SSRIs and Suicide

The FDA issued a warning concerning antidepressants (including SSRIs) and suicide in children and teenagers. In clinical studies, there was a slightly increased risk of suicidal thoughts or behavior in children and teenagers who took antidepressants, including SSRIs. However, it is difficult to know for sure if the suicidal behavior was due to the antidepressants or the condition itself. People with bipolar disorder and those who have previously attempted suicide are among those most at risk for suicidal behavior with an SSRI.

An Overview of SSRIs and Suicide

SSRIs (selective serotonin reuptake inhibitors) are prescription medications used for the treatment of depression and a number of other conditions of the brain. As with all antidepressants, there may be an increased risk of suicidal behavior when taking SSRIs.
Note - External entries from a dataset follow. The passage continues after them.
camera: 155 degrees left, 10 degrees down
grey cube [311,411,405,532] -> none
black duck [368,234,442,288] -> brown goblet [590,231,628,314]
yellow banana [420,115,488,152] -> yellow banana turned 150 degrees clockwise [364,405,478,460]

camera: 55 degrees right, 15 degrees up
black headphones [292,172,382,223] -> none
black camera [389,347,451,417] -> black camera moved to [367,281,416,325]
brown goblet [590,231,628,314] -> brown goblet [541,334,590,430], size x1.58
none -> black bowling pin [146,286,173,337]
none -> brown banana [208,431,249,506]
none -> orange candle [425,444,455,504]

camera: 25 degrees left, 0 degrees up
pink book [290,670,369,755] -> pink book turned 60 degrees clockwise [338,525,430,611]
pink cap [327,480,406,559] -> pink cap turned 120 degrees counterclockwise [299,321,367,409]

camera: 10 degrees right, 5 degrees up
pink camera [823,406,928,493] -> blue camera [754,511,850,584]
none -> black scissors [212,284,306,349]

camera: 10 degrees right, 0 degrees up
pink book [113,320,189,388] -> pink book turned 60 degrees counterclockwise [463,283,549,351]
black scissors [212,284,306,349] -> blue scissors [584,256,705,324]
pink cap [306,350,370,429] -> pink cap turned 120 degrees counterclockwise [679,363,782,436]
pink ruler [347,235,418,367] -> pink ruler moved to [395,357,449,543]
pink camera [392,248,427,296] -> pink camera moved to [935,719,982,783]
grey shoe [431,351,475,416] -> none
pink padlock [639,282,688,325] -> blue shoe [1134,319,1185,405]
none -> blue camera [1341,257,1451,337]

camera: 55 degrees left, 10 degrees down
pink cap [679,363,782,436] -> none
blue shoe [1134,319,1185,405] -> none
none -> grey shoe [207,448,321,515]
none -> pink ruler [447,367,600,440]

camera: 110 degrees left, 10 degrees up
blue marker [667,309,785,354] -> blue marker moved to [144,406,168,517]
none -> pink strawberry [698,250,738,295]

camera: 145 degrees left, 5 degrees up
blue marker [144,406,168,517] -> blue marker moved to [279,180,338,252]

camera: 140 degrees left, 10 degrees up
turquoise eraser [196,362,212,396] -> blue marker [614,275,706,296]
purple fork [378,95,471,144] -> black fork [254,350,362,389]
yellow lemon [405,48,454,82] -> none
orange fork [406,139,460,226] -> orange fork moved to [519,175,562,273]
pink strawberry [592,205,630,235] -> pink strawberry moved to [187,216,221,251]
SSRIs and Suicide: FDA Warning

The U.S. Food and Drug Administration (FDA) has issued a special warning about the risk of suicidal thoughts and behavior with antidepressant use in children and teenagers. The warning was issued due to concerns that antidepressants seemed to increase the risk of suicidal behavior in children and teenagers in clinical studies.
Only two SSRIs are approved for use in children or teens: fluvoxamine (Luvox®) and fluoxetine (Prozac®). Fluovoxamine is approved for children age eight and up with obsessive-compulsive disorder (OCD). Fluoxetine is approved for children age eight and up for depression and age seven and up for OCD.
Although other SSRIs are not approved for use in children and teenagers, they may be used "off-label" for these age groups.